[Recorded data]
============
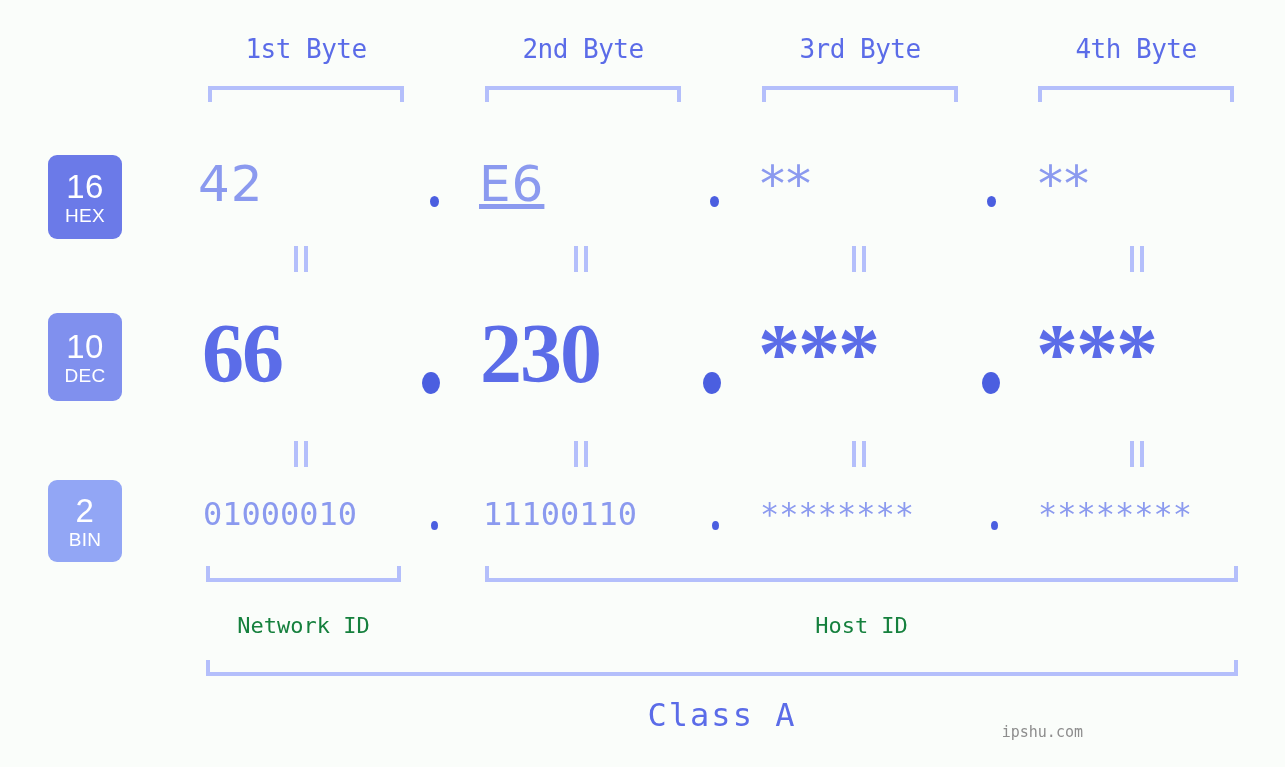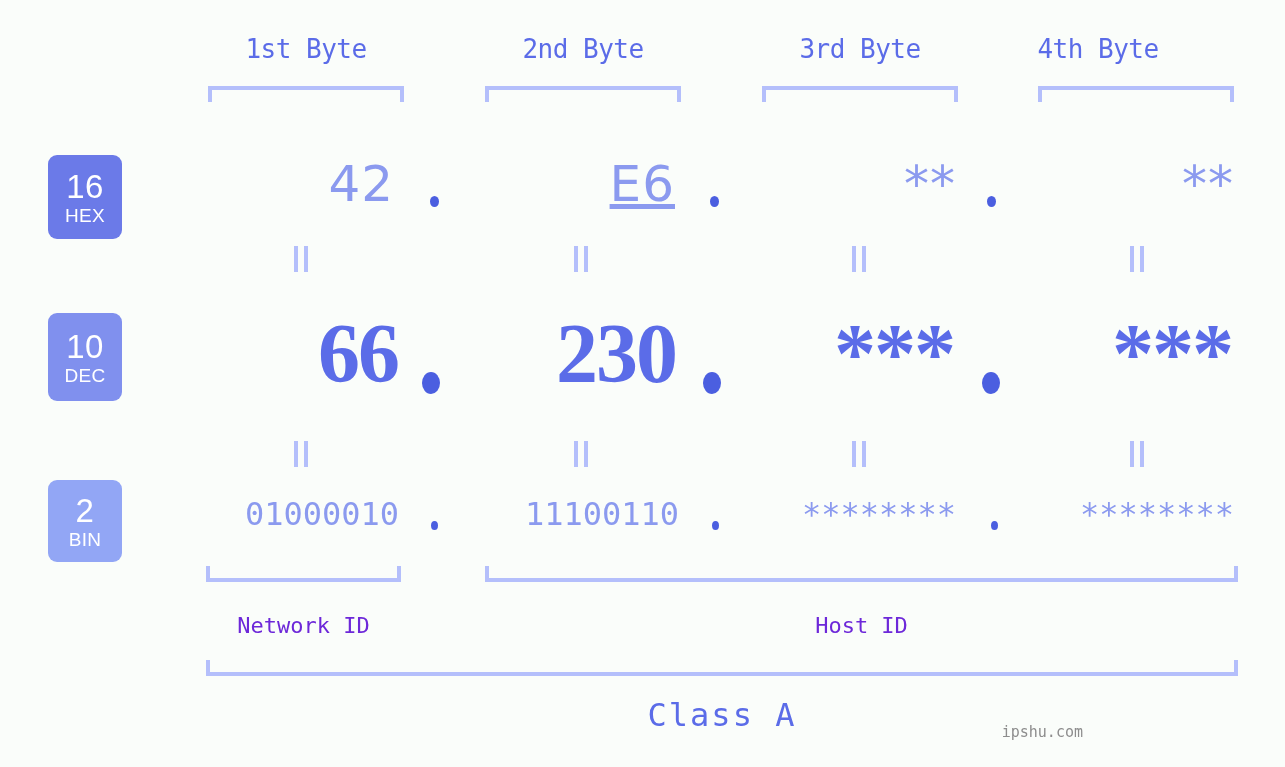--- a/index.html
+++ b/index.html
@@ -75,21 +75,21 @@
     font-size: 19px;
     font-weight: 400;
     margin-top: 3px;
     letter-spacing: 0.3px;
   }
 
   
   .val-cell {
     position: absolute;
     width: 196px;
-    text-align: right;
+    text-align: left;
     white-space: nowrap;
   }
 
   .row-hex .val-cell {
     font-family: "DejaVu Sans", sans-serif;
     font-size: 50px;
     color: #8b9aef;
     letter-spacing: 1px;
     top: 155px;
   }
@@ -133,21 +133,21 @@
     margin: 0 3px;
     vertical-align: middle;
   }
 
   
   .section-caption {
     position: absolute;
     text-align: center;
     font-family: "DejaVu Sans Mono", monospace;
     font-size: 22px;
-    color: #6d28d9;
+    color: #15803d;
     white-space: nowrap;
   }
   .class-caption {
     position: absolute;
     text-align: center;
     font-family: "DejaVu Sans Mono", monospace;
     font-size: 32px;
     color: #5b6ce8;
     letter-spacing: 2px;
     white-space: nowrap;
@@ -164,21 +164,21 @@
   }
 </style>
 </head>
 <body>
 
 <div id="stage">
 
   <div class="byte-label" style="left:208px;">1st Byte</div>
   <div class="byte-label" style="left:485px;">2nd Byte</div>
   <div class="byte-label" style="left:762px;">3rd Byte</div>
-  <div class="byte-label" style="left:1000px;">4th Byte</div>
+  <div class="byte-label" style="left:1038px;">4th Byte</div>
 
   <div class="bracket bracket-down" style="left:208px;  top:86px; width:196px;"></div>
   <div class="bracket bracket-down" style="left:485px;  top:86px; width:196px;"></div>
   <div class="bracket bracket-down" style="left:762px;  top:86px; width:196px;"></div>
   <div class="bracket bracket-down" style="left:1038px; top:86px; width:196px;"></div>
 
   <div class="badge" style="top:155px; height:84px; background:#6b7ae8;">
     <span class="num">16</span>
     <span class="nm">HEX</span>
   </div>

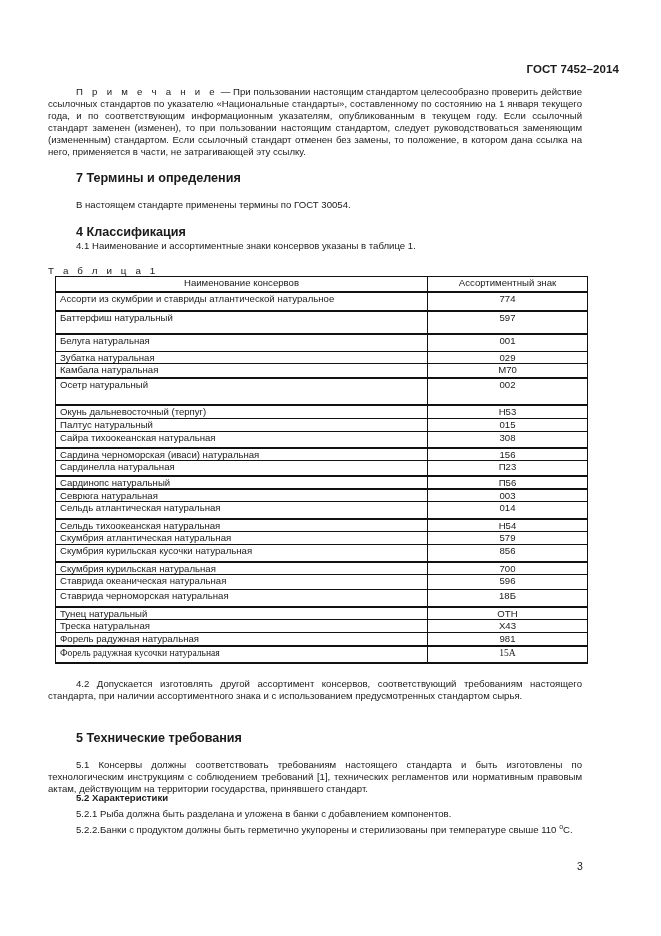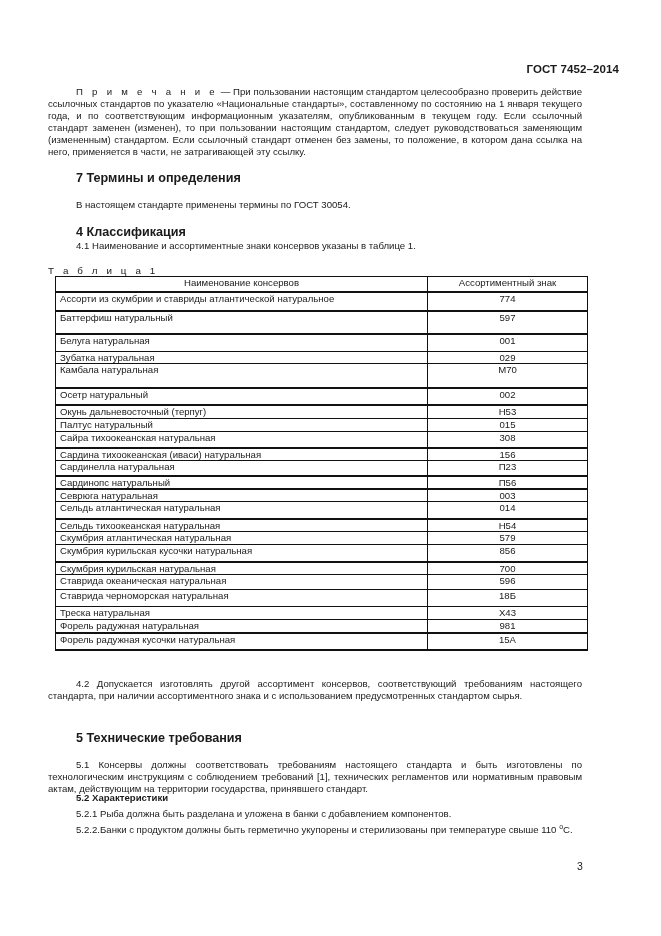--- a/index.html
+++ b/index.html
@@ -74,42 +74,42 @@
           <td class="code">597</td>
         </tr>
       <tr class="thick-top" style="height:17px;">
           <td class="name">Белуга натуральная</td>
           <td class="code">001</td>
         </tr>
       <tr style="height:12px;">
           <td class="name">Зубатка натуральная</td>
           <td class="code">029</td>
         </tr>
-      <tr style="height:25px;">
+      <tr style="height:15px;">
           <td class="name">Камбала натуральная</td>
           <td class="code">М70</td>
         </tr>
-      <tr class="thick-top" style="height:17px;">
+      <tr class="thick-top" style="height:27px;">
           <td class="name">Осетр натуральный</td>
           <td class="code">002</td>
         </tr>
       <tr class="thick-top" style="height:13px;">
           <td class="name">Окунь дальневосточный (терпуг)</td>
           <td class="code">Н53</td>
         </tr>
       <tr style="height:13px;">
           <td class="name">Палтус натуральный</td>
           <td class="code">015</td>
         </tr>
       <tr style="height:17px;">
           <td class="name">Сайра  тихоокеанская натуральная</td>
           <td class="code">308</td>
         </tr>
       <tr class="thick-top" style="height:12px;">
-          <td class="name">Сардина  тихоокеанская (иваси)  натуральная</td>
+          <td class="name">Сардина  черноморская (иваси)  натуральная</td>
           <td class="code">156</td>
         </tr>
       <tr style="height:15px;">
           <td class="name">Сардинелла натуральная</td>
           <td class="code">П23</td>
         </tr>
       <tr class="thick-top" style="height:13px;">
           <td class="name">Сардинопс натуральный</td>
           <td class="code">П56</td>
         </tr>
@@ -138,29 +138,33 @@
           <td class="code">700</td>
         </tr>
       <tr style="height:15px;">
           <td class="name">Ставрида  океаническая  натуральная</td>
           <td class="code">596</td>
         </tr>
       <tr style="height:17px;">
           <td class="name">Ставрида черноморская натуральная</td>
           <td class="code">18Б</td>
         </tr>
+      <tr class="thick-top" style="height:13px;">
+          <td class="name">Тунец натуральный</td>
+          <td class="code">ОТН</td>
+        </tr>
       <tr style="height:13px;">
           <td class="name">Треска натуральная</td>
           <td class="code">Х43</td>
         </tr>
       <tr style="height:13px;">
           <td class="name">Форель радужная  натуральная</td>
           <td class="code">981</td>
         </tr>
-      <tr class="thick-top" style="height:17px; border-bottom:2px solid #111;">
+      <tr class="thick-top" style="height:17px; border-bottom:2px solid #111;font-family:Liberation Serif, serif;">
           <td class="name" style="border-bottom:2px solid #111;">Форель радужная кусочки  натуральная</td>
           <td class="code" style="border-bottom:2px solid #111;">15А</td>
         </tr>
     </tbody>
   </table>
 
   <div class="para indent" style="top:678px;">4.2  Допускается изготовлять другой ассортимент консервов, соответствующий требованиям настоящего стандарта, при наличии ассортиментного знака и с использованием предусмотренных стандартом сырья.</div>
 
   <div class="heading" style="top:731px;">5 Технические требования</div>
============
## Instruction
Once you reach the line that contains "предусмотренных стандартом сырья.</div>", print it and every line after it exactly as written, stopping at the last line of the records and adding nothing.

## Worked solution
   <div class="para indent" style="top:678px;">4.2  Допускается изготовлять другой ассортимент консервов, соответствующий требованиям настоящего стандарта, при наличии ассортиментного знака и с использованием предусмотренных стандартом сырья.</div>
 
   <div class="heading" style="top:731px;">5 Технические требования</div>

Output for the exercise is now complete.